While they avoided dissolution as a legion for some time, the Thousand Sons now only seem to operate abroad as small warbands. These warbands are said to seek out conglomerations of psykers, or traces of sorcerous techniques using artefacts known as Seer Stones. Whilst the plans of the Thousand Sons are never easy to discern, being chosen as Tzeentch’s favoured agents results in the actions of their warbands being varied and often curious; by raiding a particular planet, location or killing even a single, specific individual, the manipulations of Tzeentch are furthered. The most well-known of these warbands is the Prodigal Sons warband led by Ahriman.

The Rubric of Ahriman

With the embrace of Chaos, comes mutation. Once the Thousand Sons had retreated back to the Planet of Sorcerers within the Eye of Terror members of the legion began to suffer the flesh-change; horrendous physical mutations, their bodies and minds twisted in ways only Chaos can achieve. Although some dedicated Tzeentch worshippers saw these changes as a sign of their god’s favour, those of higher understanding knew better, and decided that the Thousand Sons’ search for enlightenment and knowledge could not end in the dreaded transformations they would inevitably suffer. Ahriman, once Chief Librarian of the Legion, and second only to Magnus in power, united a conclave of his most trusted sorcerers, and together they cast a spell, known as the Rubric of Ahriman, of tremendous magnitude that would save the legion from the fate of mutation. The results were not what Ahriman expected…but he was satisfied with them none the less. The Thousand Sons were now safe from the taint of chaos, but at a terrible price. Those untouched by the flesh change had their psychic powers greatly strengthened, but those who had already mutated had their physical bodies reduced to dust and their animate spirits damned to live inside their armour forever. Most of the legion were therfore changed into Rubric Marines; little more than mindless automatons. When Magnus heard about the terrible failure, he banished Ahriman and his group from the Planet of the Sorcerers, and now they wander through the Eye of Terror and beyond, still pursuing magical knowledge and seeking arcane artifacts. Ahriman’s current goal is to enter the Black Library of the Eldar, and rumour has it that if he succeeds in his quest, his power will grow beyond imagination.

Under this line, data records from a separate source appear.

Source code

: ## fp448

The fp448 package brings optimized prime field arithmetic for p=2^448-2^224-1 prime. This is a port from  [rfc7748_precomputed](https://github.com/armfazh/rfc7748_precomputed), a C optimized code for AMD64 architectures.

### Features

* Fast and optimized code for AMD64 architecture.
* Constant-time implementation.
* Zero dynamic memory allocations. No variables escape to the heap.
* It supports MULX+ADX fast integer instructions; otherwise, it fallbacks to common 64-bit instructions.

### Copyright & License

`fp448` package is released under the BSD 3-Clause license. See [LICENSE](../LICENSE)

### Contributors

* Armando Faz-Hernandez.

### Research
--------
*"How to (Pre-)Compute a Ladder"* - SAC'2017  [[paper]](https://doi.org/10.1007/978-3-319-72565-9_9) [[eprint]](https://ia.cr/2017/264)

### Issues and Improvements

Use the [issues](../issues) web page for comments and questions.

Vendetta with the Space Wolves

After the destruction of Prospero at their hands, the Thousand Sons have been long time arch-enemies with the Space Wolves chapter. They have tried several times to uproot and destroy the Wolves, ranging from a full-scale invasion of the Space Wolves’ homeworld of Fenris to plots such as those spearheaded by the sorcerer Madox.


This vendetta would have an irrevocable effect upon the legion. The Thousand Sons had largely retained their legion organisation and structure after the Heresy, even raising and maintaining a large body of mortal troops they referred to as Spireguard in an echo of the Crusade-era Imperial Army regiments of Prospero. However, the last known act of the Thousand Sons as a legion was the Battle of the Fang, in which Magnus committed almost all of their remaining assets. At that time, there were approximately 700 members of the Thousand Sons left (not including the coven of Ahriman). Their defeat resulted in the loss of several of the remaining senior legion members, several squads of Rubric Marines, much of their fleet and nearly all of their mortal units.

However at the end of the 40k Millenia the skies of Fenris are aflame, the awful truth revealed. The Thousand Sons, again became architects of the Space Wolves’ darkest hour, launching an arcane invasion across realms sacred to the Sons of Russ. The bringer of this system-spanning doom is Magnus the Red, who visited devastation upon the Fenris system, claiming enough souls to enact a warp ritual of immense power that brought the Planet of the Sorcerors out of the Eye of Terror and set it in the Prospero system, alongside the Thousand Sons original homeworld.